As recently as a year ago, the oil market was in a panic about changes to the kind of fuel that ships must burn.

A senior executive called the switch the biggest change to the oil industry ever. Traders were anticipating a bonanza. The shipping industry was warning about potential accidents. Volatility in air-fuel, trucking and other costs were being touted.

While some of those concerns linger, things have subsequently calmed down a little. This story looks at why and what’s likely to happen next.

Crude Shift

The regulations from the UN’s International Maritime Organization, which start in January, require ships to burn fuel containing less sulfur. That makes life difficult for refineries because residual oil -- the stuff that vessels mostly use today -- often has high concentrations of the substance.

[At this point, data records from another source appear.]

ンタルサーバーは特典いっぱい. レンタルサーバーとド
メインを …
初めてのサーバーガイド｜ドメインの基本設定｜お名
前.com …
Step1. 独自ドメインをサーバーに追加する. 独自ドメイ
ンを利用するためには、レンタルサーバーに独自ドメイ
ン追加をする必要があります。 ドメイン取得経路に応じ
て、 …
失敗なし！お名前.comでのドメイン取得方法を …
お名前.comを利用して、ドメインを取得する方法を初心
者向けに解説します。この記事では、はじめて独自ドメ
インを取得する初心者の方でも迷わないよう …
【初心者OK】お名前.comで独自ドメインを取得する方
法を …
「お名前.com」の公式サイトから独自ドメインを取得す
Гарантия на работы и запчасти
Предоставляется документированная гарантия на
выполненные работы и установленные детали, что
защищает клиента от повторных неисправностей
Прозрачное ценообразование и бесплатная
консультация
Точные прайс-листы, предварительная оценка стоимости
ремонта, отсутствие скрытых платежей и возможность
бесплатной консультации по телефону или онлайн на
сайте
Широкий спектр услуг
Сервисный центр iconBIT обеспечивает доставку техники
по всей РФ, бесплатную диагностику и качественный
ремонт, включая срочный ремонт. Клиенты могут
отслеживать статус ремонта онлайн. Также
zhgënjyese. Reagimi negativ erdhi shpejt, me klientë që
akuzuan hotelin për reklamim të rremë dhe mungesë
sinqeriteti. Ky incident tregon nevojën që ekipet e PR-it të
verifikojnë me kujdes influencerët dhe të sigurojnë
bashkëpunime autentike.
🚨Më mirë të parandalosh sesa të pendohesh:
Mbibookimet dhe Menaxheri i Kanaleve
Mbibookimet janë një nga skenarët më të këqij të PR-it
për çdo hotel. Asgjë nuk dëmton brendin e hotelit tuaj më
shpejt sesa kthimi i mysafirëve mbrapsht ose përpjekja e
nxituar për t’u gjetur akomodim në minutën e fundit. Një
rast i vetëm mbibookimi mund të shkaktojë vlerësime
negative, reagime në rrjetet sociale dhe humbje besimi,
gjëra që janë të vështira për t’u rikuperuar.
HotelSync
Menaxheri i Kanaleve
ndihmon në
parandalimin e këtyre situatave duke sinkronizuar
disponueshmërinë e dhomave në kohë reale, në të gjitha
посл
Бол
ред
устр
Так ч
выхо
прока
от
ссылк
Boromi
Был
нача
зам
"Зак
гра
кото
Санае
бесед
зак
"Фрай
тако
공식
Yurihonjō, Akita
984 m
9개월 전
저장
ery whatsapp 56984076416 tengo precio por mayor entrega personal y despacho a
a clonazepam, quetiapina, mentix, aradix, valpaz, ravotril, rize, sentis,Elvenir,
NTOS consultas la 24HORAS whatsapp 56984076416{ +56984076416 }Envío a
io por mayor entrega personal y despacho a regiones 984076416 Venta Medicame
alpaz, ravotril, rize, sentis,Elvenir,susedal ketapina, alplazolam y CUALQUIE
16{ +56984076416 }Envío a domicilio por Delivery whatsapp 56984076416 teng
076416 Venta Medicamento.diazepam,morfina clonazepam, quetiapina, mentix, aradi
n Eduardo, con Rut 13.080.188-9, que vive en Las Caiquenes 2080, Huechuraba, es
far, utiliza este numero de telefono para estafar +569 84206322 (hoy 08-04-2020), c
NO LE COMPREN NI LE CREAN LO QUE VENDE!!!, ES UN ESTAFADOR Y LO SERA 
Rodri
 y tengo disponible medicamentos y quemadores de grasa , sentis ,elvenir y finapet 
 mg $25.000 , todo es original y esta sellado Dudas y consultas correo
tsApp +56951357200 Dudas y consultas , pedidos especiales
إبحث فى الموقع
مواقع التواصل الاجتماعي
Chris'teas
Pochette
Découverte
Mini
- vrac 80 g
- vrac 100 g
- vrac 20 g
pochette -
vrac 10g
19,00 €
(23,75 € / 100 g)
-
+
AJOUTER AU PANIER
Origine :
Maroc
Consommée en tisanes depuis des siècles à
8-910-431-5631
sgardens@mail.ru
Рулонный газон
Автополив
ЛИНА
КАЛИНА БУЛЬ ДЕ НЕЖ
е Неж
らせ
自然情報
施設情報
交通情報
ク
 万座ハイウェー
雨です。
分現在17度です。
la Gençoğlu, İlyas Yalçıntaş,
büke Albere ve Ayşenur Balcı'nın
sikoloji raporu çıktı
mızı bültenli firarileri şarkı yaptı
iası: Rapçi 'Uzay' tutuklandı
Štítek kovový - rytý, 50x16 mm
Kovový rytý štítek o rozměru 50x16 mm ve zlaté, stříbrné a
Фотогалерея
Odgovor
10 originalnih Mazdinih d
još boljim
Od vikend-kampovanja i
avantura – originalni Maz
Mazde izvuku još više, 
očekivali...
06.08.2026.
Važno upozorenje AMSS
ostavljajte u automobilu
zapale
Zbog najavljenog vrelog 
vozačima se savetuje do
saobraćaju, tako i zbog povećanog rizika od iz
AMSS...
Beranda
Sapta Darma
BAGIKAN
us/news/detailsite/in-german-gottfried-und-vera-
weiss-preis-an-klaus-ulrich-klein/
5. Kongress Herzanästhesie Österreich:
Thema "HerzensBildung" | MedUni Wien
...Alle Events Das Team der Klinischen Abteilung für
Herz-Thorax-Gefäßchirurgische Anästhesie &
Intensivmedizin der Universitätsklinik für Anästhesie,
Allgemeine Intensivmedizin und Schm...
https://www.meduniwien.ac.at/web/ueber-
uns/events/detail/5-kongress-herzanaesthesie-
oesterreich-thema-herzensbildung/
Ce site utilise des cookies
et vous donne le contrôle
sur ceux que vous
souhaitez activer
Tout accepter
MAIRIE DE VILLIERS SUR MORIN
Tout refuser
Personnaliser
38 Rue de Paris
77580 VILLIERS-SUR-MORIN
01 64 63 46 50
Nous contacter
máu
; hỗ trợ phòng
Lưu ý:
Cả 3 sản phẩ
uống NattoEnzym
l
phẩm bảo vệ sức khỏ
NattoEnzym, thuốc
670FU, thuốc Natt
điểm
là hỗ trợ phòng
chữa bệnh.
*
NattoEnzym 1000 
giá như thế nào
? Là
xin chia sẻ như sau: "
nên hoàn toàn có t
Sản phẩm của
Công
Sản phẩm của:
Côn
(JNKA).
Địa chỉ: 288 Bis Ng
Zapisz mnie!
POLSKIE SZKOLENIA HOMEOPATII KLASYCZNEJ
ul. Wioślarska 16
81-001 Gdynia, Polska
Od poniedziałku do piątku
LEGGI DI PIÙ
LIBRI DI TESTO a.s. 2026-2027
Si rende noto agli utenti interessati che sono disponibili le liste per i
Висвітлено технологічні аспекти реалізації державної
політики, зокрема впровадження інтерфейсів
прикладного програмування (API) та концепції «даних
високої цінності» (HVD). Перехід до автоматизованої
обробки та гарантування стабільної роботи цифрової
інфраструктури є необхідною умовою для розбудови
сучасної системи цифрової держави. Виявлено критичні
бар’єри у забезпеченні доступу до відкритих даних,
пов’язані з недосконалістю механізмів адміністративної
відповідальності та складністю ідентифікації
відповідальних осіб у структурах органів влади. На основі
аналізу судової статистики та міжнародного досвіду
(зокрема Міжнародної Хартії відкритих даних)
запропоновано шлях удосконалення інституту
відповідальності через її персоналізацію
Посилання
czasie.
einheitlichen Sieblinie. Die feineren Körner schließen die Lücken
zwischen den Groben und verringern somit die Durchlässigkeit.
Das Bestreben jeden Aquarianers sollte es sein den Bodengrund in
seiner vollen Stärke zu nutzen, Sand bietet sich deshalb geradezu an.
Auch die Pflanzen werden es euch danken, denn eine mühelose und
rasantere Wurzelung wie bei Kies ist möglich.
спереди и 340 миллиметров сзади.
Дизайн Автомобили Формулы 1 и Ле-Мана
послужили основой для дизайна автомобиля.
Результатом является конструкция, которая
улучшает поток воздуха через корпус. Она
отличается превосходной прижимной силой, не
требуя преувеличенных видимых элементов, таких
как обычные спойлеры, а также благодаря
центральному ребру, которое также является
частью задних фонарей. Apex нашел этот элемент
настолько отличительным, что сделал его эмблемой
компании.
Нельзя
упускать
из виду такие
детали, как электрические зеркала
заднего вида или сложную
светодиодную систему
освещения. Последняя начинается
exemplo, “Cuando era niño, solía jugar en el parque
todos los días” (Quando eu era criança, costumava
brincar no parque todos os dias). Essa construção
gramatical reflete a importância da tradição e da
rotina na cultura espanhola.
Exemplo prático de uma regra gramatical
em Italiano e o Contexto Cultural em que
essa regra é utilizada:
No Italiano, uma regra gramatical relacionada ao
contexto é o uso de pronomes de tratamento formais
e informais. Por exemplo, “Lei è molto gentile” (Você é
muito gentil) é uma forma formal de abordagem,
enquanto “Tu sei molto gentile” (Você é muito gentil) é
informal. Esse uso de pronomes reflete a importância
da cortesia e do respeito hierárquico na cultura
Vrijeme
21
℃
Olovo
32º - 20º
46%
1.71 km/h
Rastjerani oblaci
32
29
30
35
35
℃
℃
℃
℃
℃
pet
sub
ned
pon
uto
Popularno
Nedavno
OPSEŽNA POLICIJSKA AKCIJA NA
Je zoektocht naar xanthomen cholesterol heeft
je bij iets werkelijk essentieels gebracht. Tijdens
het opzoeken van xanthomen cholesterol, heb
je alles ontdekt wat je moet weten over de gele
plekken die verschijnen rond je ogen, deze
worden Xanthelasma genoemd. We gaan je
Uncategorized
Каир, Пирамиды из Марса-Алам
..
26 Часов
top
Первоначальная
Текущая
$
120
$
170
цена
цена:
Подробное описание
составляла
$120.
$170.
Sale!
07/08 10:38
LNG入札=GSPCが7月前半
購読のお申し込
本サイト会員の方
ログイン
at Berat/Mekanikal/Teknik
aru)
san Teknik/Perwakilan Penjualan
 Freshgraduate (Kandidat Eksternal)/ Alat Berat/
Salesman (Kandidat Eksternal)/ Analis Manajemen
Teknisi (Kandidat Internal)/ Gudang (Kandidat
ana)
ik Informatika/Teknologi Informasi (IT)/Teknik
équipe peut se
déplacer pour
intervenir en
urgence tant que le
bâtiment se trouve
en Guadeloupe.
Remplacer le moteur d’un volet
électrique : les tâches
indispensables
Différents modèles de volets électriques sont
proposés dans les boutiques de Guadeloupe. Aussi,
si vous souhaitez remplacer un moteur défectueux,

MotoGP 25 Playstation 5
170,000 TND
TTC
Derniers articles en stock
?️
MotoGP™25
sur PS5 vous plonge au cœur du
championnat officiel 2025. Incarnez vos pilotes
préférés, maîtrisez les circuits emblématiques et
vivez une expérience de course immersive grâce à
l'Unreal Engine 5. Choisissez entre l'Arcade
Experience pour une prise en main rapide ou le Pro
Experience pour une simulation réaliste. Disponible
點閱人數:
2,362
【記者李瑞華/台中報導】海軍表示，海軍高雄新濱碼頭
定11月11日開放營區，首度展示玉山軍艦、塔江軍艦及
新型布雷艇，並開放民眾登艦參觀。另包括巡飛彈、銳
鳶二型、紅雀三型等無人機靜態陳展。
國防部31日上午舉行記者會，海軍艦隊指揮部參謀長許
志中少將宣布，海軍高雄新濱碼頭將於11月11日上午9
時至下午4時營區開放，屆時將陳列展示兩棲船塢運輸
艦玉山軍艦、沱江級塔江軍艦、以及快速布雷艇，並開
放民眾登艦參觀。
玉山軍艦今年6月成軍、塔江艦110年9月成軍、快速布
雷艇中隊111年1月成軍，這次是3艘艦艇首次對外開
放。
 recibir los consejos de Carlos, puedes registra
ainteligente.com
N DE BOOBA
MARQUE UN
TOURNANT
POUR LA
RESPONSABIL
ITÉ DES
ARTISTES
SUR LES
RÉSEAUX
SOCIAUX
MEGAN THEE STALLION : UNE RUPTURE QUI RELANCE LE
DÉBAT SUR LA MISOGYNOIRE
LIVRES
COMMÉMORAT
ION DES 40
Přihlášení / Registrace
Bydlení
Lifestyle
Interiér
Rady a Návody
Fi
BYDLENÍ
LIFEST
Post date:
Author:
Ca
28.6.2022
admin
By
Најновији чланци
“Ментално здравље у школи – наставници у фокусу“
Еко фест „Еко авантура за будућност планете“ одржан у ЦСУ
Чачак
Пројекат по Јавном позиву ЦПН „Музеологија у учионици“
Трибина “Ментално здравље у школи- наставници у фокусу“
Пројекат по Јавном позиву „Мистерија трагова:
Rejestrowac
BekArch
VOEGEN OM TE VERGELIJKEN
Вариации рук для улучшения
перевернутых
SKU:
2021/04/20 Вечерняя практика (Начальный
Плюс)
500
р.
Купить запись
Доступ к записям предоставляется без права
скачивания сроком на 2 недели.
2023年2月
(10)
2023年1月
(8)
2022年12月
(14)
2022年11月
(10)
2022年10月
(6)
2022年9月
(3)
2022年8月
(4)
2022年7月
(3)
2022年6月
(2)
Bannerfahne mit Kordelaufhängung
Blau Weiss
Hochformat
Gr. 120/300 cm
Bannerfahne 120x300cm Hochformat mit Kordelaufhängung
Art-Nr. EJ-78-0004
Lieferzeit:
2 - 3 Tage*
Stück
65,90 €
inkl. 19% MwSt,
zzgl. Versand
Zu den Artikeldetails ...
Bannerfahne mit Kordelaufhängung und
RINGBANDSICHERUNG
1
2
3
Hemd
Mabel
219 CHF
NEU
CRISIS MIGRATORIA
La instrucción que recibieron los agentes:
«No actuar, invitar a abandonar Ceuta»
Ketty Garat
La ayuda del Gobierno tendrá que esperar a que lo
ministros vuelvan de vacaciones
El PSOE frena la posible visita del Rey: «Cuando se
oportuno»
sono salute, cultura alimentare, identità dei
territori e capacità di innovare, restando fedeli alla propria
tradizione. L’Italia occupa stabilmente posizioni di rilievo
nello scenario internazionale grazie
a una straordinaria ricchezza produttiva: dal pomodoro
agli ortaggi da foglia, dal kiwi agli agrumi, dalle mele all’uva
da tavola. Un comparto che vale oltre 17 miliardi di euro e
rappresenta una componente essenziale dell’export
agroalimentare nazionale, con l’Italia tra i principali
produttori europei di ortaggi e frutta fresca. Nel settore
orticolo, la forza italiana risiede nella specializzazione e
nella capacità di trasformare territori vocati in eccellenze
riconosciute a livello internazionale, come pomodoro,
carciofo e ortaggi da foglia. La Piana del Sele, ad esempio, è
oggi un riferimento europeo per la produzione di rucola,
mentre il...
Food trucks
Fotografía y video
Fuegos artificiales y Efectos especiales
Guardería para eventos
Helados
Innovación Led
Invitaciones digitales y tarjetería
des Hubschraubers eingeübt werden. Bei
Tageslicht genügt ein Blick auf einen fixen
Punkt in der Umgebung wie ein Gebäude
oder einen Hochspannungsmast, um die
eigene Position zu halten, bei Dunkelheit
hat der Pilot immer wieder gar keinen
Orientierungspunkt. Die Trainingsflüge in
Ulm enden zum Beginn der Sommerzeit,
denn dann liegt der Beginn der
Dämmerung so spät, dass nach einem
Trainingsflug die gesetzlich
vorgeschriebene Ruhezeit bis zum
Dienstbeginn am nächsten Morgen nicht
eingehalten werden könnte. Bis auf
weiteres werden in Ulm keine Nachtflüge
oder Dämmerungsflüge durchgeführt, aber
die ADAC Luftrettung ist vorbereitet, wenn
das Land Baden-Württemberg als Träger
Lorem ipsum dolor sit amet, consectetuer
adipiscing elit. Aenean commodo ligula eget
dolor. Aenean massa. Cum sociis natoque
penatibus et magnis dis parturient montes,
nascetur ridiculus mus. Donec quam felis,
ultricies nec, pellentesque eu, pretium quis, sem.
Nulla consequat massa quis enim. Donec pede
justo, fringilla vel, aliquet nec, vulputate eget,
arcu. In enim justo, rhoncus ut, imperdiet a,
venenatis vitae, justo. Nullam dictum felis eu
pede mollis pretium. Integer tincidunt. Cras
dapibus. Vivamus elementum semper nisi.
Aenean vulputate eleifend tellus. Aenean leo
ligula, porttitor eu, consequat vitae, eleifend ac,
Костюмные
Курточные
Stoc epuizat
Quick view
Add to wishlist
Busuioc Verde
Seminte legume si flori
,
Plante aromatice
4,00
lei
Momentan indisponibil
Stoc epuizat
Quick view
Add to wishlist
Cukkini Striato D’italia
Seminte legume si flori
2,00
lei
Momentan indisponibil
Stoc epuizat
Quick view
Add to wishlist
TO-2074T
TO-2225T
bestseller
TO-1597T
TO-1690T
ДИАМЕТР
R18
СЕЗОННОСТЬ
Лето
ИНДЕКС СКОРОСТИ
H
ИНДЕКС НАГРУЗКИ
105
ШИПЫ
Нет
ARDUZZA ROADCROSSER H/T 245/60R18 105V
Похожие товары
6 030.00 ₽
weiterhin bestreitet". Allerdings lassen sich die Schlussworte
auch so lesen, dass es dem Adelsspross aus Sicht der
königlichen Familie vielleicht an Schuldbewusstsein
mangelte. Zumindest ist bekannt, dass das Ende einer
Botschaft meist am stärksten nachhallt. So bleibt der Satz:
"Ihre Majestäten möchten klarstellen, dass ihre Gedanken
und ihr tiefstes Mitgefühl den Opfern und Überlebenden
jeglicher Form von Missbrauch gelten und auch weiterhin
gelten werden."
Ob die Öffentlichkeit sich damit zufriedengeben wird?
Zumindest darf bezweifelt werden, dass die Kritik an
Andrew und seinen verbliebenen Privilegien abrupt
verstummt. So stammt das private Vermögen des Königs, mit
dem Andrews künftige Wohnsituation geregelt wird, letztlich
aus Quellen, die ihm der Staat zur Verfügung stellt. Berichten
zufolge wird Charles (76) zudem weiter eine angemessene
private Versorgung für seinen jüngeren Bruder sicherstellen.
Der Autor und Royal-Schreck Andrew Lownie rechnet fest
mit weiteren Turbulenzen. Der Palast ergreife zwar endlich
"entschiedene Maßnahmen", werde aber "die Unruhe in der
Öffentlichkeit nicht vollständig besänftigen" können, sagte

Part of the panic has been addressed by a shift in the type of crude that’s being pumped out of the ground globally. Much of it is now less dense and contains less sulfur, lowering the pressure on refineries to find a way to remove the pollutant blamed for causing acid rain and aggravating human health conditions like asthma.

Shale oil production has surged in the U.S., while supply of medium and heavy crudes containing more sulfur has ebbed due to sanctions on Iran, the collapse of Venezuela, and OPEC’s persisting output cuts. The end result -- say analysts at Wood Mackenzie Ltd., Facts Global Energy, Energy Aspects Ltd. and JBC Energy GmbH -- has been curbed supplies of the heavier, sulfurous ship fuel that owners will be mostly barred from buying next year. That’s eased fears of a huge oversupply.

While that shift in crude output should result in less high-sulfur fuel oil, it raises a different question: will producing the new, cleaner fuels that ships need also become easier?

The short answer is yes, at least a little bit, according to Wood Mackenzie. Overall, the crude coming out the ground in 2020 has a slightly higher yield of the middle-distillate type fuels that will be used by ships, according to an analysis by the firm comparing the market with 2016. One concern, though, is that the abundance of lighter crudes also risks creating a glut of naphtha, a product used to make gasoline and petrochemicals.